DIRECTIVE 1 => Please copy word for word the shape layout change rows, starting with the first row and going on through the line with "orange semicircle: moved 18 px down". Leave the pictures out of your answer.

EXCERPT =>
++++++++++

It wasn’t good. Critique readers, fellow authors doing beta reads really, had a lot of negatives to say. I learned, and then wrote my first released novel.I plan on going back to that sci-fi novel one day.

2.- What made you decide to choose self-publishing?

Lots of reasons. 

In general, I have an aversion to authority. I’m distrustful of people who claim to know what’s best and what you should do based on a position they hold, rather than a skill or perspective they have. 

I think this aversion comes from my interactions with really terrible teachers in high-school. So I have always had a bit of a counterculture streak. I still listen to punk.

And so, to me, publishers are just gatekeepers. Due to a position they hold, and not necessarily any magical knowledge, they pass judgment on authors and their stories. I just can’t be cool with that. Their goal is to find things that sell, not good things. 

I think the Internet, one of the great things about it, is that it allowed so many things to circumvent the gatekeepers.

Anyway, self-publishing made sense because I retain all control. I’m not paying massive royalties to someone who let me pass under their guarded arches. I have no illusions that I’ll be a monetary success, but I’d be damned if I have to pay some guy 70% of my earnings because he gave my book his personal approval. 

And you know, you can spend countless hours querying agents and submitting your novel, etc. Or you can use that time self-publishing your own novel. I’m far more interested in using my time directly to benefit myself than to try and gain the attention of an aloof, all-knowing publisher’s agent. 

3.- Congrats on getting to the semifinals of SFPBO 8 with You Can’t Prevent Prophecy. Did you expect this success?

No. Not by a long shot. I’d had good reviews prior, but it was still a big confirmation that I was writing well. Up until then, I wasn’t really sure. I thought maybe… I’m writing stuff that a few people like? 

4.- Let’s talk more about the Three Kingdoms. How would you introduce them to any reader?

It’s my old D&D campaign world. It’s served as a backdrop to lots of adventures. There isn’t really anything special there, just that it’s mine. I have an online private wiki where I’ve developed NPCs and town stats etc over the years, so in terms of world-building, writing stories in it is easy.

I’m a very big believer that the world is second to the book. So I haven’t ever tried to make The Three Kingdoms uniquely interesting. It’s a very generic, D&D 3.5e (the best edition) inspired fantasy world. But it suits the sort of stories I’m telling very well, and it’s pre-made in some ways so I can write fast. 

5.- In Old Wizards Home, magic has different sources, could you develop it a little bit more?

I could. But it’s magic!

I don’t like hard magic systems so much. Magic should retain a bit of a mystery. So in Old Wizards Home, there are Sorcerers with innate magical abilities, and Wizards with learned magical abilities. But magic can also be bestowed by the gods, and everyone has a very small amount of magical capability that can be diverted and collected to «awaken» magic in just about everyone (awakened like how a god would bestow magic).

There’s even a psion. 

In The Unicorn Heist, I have a Druid with magic provided by nature itself too. Nature is a bit like a god. 

Anyone familiar with D&D would recognize the influences here. For me the magic is very much «whatever, it’s magic». I don’t allow it to be used by characters as a «get out of trouble» card or anything, but the magic serves the story, not the other way around.

Tomorrow, I might have a new story with naming magic. Why not? It’s magic!

6.- What ignited the idea behind Old Wizards Home, and in general the Three Kingdoms?

++++++++++

Dataset entries =>
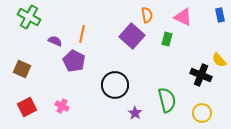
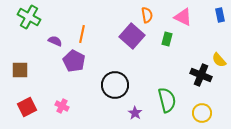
brown square: moved 2 px left, 1 px down; rotated 24 degrees counterclockwise
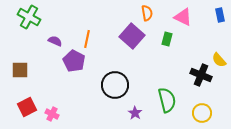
orange semicircle: moved 2 px up
orange line: moved 5 px right, 5 px down
pink cross: moved 10 px left, 8 px down
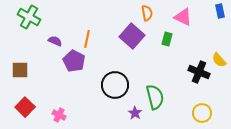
blue rectangle: moved 4 px up
black cross: moved 2 px left, 3 px up
green semicircle: moved 12 px left, 3 px up
red square: moved 2 px left; rotated 18 degrees counterclockwise
pink cross: moved 7 px right, 1 px down
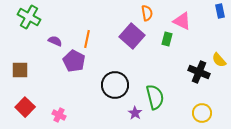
pink triangle: moved 1 px left, 4 px down
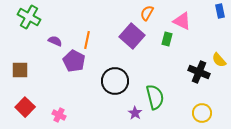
orange semicircle: rotated 140 degrees counterclockwise
orange line: moved 1 px down
black circle: moved 4 px up
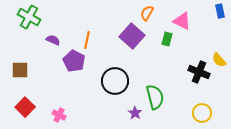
purple semicircle: moved 2 px left, 1 px up
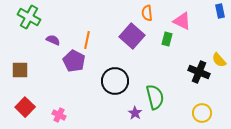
orange semicircle: rotated 35 degrees counterclockwise
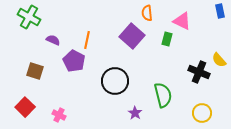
brown square: moved 15 px right, 1 px down; rotated 18 degrees clockwise
green semicircle: moved 8 px right, 2 px up
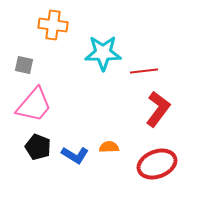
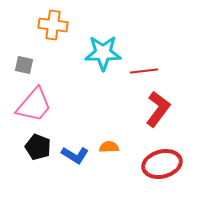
red ellipse: moved 5 px right; rotated 6 degrees clockwise
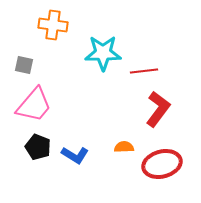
orange semicircle: moved 15 px right
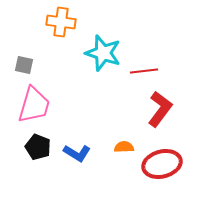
orange cross: moved 8 px right, 3 px up
cyan star: rotated 18 degrees clockwise
pink trapezoid: rotated 24 degrees counterclockwise
red L-shape: moved 2 px right
blue L-shape: moved 2 px right, 2 px up
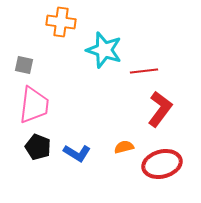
cyan star: moved 1 px right, 3 px up
pink trapezoid: rotated 9 degrees counterclockwise
orange semicircle: rotated 12 degrees counterclockwise
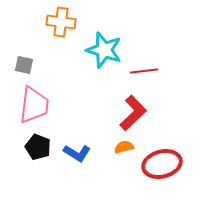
red L-shape: moved 27 px left, 4 px down; rotated 9 degrees clockwise
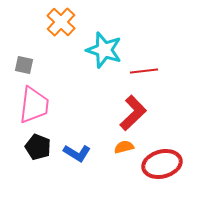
orange cross: rotated 36 degrees clockwise
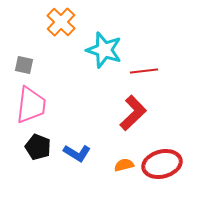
pink trapezoid: moved 3 px left
orange semicircle: moved 18 px down
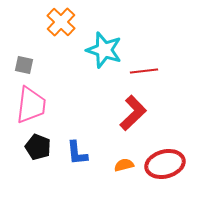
blue L-shape: rotated 52 degrees clockwise
red ellipse: moved 3 px right
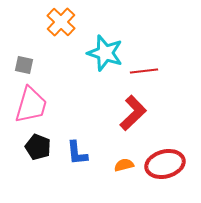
cyan star: moved 1 px right, 3 px down
pink trapezoid: rotated 9 degrees clockwise
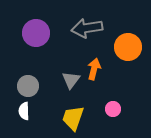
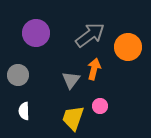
gray arrow: moved 3 px right, 7 px down; rotated 152 degrees clockwise
gray circle: moved 10 px left, 11 px up
pink circle: moved 13 px left, 3 px up
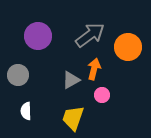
purple circle: moved 2 px right, 3 px down
gray triangle: rotated 24 degrees clockwise
pink circle: moved 2 px right, 11 px up
white semicircle: moved 2 px right
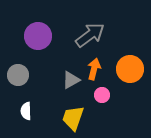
orange circle: moved 2 px right, 22 px down
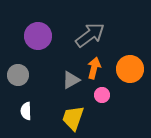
orange arrow: moved 1 px up
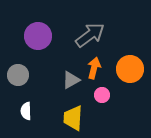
yellow trapezoid: rotated 16 degrees counterclockwise
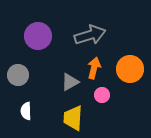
gray arrow: rotated 20 degrees clockwise
gray triangle: moved 1 px left, 2 px down
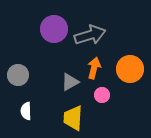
purple circle: moved 16 px right, 7 px up
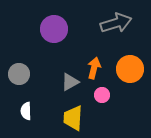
gray arrow: moved 26 px right, 12 px up
gray circle: moved 1 px right, 1 px up
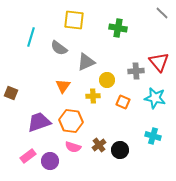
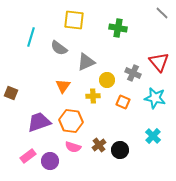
gray cross: moved 3 px left, 2 px down; rotated 28 degrees clockwise
cyan cross: rotated 28 degrees clockwise
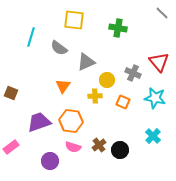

++++++++++

DIRECTIVE 2 =>
Answer these questions on the interview excerpt, one per line:
(a) What music does the interviewee say they still listen to?
(b) Which edition of D&D inspired the fantasy world of The Three Kingdoms?
(c) In The Unicorn Heist, what provides the Druid's magic?

WORKED ANSWER 1 =>
brown square: moved 2 px left, 1 px down; rotated 24 degrees counterclockwise
orange semicircle: moved 2 px up
orange line: moved 5 px right, 5 px down
pink cross: moved 10 px left, 8 px down
blue rectangle: moved 4 px up
black cross: moved 2 px left, 3 px up
green semicircle: moved 12 px left, 3 px up
red square: moved 2 px left; rotated 18 degrees counterclockwise
pink cross: moved 7 px right, 1 px down
pink triangle: moved 1 px left, 4 px down
orange semicircle: rotated 140 degrees counterclockwise
orange line: moved 1 px down
black circle: moved 4 px up
purple semicircle: moved 2 px left, 1 px up
orange semicircle: rotated 35 degrees counterclockwise
brown square: moved 15 px right, 1 px down; rotated 18 degrees clockwise
green semicircle: moved 8 px right, 2 px up
red ellipse: moved 5 px right; rotated 6 degrees clockwise
orange semicircle: moved 15 px right
orange cross: moved 8 px right, 3 px up
cyan star: rotated 18 degrees clockwise
pink trapezoid: rotated 24 degrees counterclockwise
red L-shape: moved 2 px right
blue L-shape: moved 2 px right, 2 px up
cyan star: moved 1 px right, 3 px up
pink trapezoid: rotated 9 degrees counterclockwise
orange semicircle: rotated 12 degrees counterclockwise
red L-shape: moved 27 px left, 4 px down; rotated 9 degrees clockwise
orange cross: rotated 36 degrees clockwise
pink trapezoid: moved 3 px left
orange semicircle: moved 18 px down

WORKED ANSWER 2 =>
(a) Punk.
(b) D&D 3.5e.
(c) Nature itself.